Write back every record verbatim.

Stored data entries
# # # # #

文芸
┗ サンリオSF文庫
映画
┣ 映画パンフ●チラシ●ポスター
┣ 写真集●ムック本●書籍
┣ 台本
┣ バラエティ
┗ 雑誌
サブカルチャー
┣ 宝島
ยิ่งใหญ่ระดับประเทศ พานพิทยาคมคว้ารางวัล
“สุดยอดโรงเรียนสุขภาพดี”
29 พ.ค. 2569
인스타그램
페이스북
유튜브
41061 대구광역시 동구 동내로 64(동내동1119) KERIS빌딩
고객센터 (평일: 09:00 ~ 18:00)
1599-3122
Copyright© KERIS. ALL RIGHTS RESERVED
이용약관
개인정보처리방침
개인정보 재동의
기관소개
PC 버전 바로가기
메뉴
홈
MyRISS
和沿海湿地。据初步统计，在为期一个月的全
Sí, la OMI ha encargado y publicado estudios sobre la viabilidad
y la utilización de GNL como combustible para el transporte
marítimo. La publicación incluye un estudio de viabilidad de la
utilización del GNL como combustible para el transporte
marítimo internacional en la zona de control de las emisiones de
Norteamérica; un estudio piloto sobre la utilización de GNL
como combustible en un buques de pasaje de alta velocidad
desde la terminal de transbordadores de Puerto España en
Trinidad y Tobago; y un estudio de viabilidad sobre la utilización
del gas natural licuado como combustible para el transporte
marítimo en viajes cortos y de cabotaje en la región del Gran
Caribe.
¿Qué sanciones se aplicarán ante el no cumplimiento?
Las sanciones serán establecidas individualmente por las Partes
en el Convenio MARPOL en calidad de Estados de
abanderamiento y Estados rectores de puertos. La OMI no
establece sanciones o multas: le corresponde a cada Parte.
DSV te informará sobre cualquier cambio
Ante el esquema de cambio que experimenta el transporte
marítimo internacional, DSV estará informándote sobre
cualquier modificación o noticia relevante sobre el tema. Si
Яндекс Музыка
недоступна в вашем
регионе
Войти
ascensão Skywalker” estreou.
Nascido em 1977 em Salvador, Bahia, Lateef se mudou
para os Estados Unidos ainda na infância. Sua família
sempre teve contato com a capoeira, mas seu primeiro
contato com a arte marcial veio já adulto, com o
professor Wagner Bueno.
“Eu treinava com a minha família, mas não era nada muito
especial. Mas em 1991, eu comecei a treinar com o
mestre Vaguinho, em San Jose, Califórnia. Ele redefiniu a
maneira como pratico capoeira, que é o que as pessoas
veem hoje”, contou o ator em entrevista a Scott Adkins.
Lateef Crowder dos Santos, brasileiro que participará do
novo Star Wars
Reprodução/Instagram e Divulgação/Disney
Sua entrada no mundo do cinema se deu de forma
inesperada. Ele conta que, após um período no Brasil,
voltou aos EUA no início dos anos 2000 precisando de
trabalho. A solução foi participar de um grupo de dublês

# # # # #

• Exercise solution:
文芸
┗ サンリオSF文庫
映画
┣ 映画パンフ●チラシ●ポスター
┣ 写真集●ムック本●書籍
┣ 台本
┣ バラエティ
┗ 雑誌
サブカルチャー
┣ 宝島
ยิ่งใหญ่ระดับประเทศ พานพิทยาคมคว้ารางวัล
“สุดยอดโรงเรียนสุขภาพดี”
29 พ.ค. 2569
인스타그램
페이스북
유튜브
41061 대구광역시 동구 동내로 64(동내동1119) KERIS빌딩
고객센터 (평일: 09:00 ~ 18:00)
1599-3122
Copyright© KERIS. ALL RIGHTS RESERVED
이용약관
개인정보처리방침
개인정보 재동의
기관소개
PC 버전 바로가기
메뉴
홈
MyRISS
和沿海湿地。据初步统计，在为期一个月的全
Sí, la OMI ha encargado y publicado estudios sobre la viabilidad
y la utilización de GNL como combustible para el transporte
marítimo. La publicación incluye un estudio de viabilidad de la
utilización del GNL como combustible para el transporte
marítimo internacional en la zona de control de las emisiones de
Norteamérica; un estudio piloto sobre la utilización de GNL
como combustible en un buques de pasaje de alta velocidad
desde la terminal de transbordadores de Puerto España en
Trinidad y Tobago; y un estudio de viabilidad sobre la utilización
del gas natural licuado como combustible para el transporte
marítimo en viajes cortos y de cabotaje en la región del Gran
Caribe.
¿Qué sanciones se aplicarán ante el no cumplimiento?
Las sanciones serán establecidas individualmente por las Partes
en el Convenio MARPOL en calidad de Estados de
abanderamiento y Estados rectores de puertos. La OMI no
establece sanciones o multas: le corresponde a cada Parte.
DSV te informará sobre cualquier cambio
Ante el esquema de cambio que experimenta el transporte
marítimo internacional, DSV estará informándote sobre
cualquier modificación o noticia relevante sobre el tema. Si
Яндекс Музыка
недоступна в вашем
регионе
Войти
ascensão Skywalker” estreou.
Nascido em 1977 em Salvador, Bahia, Lateef se mudou
para os Estados Unidos ainda na infância. Sua família
sempre teve contato com a capoeira, mas seu primeiro
contato com a arte marcial veio já adulto, com o
professor Wagner Bueno.
“Eu treinava com a minha família, mas não era nada muito
especial. Mas em 1991, eu comecei a treinar com o
mestre Vaguinho, em San Jose, Califórnia. Ele redefiniu a
maneira como pratico capoeira, que é o que as pessoas
veem hoje”, contou o ator em entrevista a Scott Adkins.
Lateef Crowder dos Santos, brasileiro que participará do
novo Star Wars
Reprodução/Instagram e Divulgação/Disney
Sua entrada no mundo do cinema se deu de forma
inesperada. Ele conta que, após um período no Brasil,
voltou aos EUA no início dos anos 2000 precisando de
trabalho. A solução foi participar de um grupo de dublês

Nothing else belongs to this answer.